As fate would have it, Matt's luck changed. "I got word that a car like my old one was sitting under a tree in the country," he told us. "It had been parked since '95 with 27k miles on it. It took me months to get it from the owner. I bugged the old guy for six months and finally got it."
The Jetta was bone stock with its original paint, Recaro interior and exhaust. Not wanting to overdo the unmolested GLI, he kept the modifications simple. He started by dialing in the stance with H&R coilovers, then fitting a set of 15x8" BBS RS 001 wheels with Schmidt lips and 195/45 Toyo T1R tires. A few other subtle additions included a Kamei front spoiler, smoked tail lights and turn signals, European rear plate tub and a 16v Italvolanti steering wheel.

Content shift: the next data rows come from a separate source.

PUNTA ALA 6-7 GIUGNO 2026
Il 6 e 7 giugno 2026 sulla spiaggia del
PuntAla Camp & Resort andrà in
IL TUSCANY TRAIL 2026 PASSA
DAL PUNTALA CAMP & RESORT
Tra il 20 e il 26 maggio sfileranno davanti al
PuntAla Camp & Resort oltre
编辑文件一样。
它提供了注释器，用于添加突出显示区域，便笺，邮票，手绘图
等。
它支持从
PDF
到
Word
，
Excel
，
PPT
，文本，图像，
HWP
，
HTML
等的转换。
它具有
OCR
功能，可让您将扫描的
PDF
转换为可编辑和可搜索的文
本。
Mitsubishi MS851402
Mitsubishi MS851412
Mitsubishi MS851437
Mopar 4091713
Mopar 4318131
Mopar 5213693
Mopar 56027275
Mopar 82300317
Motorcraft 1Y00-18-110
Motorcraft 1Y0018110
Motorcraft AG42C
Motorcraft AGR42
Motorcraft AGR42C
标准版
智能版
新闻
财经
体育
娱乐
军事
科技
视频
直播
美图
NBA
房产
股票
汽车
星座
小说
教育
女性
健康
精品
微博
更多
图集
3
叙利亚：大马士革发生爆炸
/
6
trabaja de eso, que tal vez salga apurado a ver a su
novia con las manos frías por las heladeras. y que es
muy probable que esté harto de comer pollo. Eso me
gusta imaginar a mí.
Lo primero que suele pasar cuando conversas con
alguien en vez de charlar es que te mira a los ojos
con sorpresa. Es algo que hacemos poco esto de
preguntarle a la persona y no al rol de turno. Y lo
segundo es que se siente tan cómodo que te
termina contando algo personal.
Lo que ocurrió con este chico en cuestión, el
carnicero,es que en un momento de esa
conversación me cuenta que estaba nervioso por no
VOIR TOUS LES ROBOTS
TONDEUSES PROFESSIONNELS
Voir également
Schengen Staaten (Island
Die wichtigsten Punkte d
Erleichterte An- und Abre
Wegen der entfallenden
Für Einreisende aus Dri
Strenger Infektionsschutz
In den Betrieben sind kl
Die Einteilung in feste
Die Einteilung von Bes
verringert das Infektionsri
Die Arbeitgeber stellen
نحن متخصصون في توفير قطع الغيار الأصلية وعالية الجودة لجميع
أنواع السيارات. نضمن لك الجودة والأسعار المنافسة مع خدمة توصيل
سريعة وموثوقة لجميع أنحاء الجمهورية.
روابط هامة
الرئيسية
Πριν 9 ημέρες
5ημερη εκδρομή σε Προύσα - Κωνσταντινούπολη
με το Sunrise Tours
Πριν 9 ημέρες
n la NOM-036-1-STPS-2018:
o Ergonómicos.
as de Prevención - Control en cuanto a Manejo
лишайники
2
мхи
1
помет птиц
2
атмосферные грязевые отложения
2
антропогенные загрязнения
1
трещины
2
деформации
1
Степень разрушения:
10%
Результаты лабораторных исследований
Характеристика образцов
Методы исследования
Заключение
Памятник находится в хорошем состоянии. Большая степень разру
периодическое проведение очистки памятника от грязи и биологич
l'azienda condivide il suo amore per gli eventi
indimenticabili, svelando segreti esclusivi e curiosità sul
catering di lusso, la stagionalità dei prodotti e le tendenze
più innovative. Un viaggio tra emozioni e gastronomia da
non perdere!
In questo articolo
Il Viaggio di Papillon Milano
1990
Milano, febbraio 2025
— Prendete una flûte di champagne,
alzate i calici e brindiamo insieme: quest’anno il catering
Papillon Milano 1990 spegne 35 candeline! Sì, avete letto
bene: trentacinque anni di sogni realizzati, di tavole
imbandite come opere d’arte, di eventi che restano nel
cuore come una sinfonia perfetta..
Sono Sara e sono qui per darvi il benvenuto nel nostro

"Back in the day, kids got these cars in high school," he said to us. "Most of them beat the shit out of them so very few of these cars made it."
With 35k miles on the Jetta, Matt is a proud owner of a flawless Mk2, just like the one he used to own. Except now he doesn't have the hard knock life. Instead, he has these awesome project cars to show and a successful shop that started from his tiny Knoxville garage.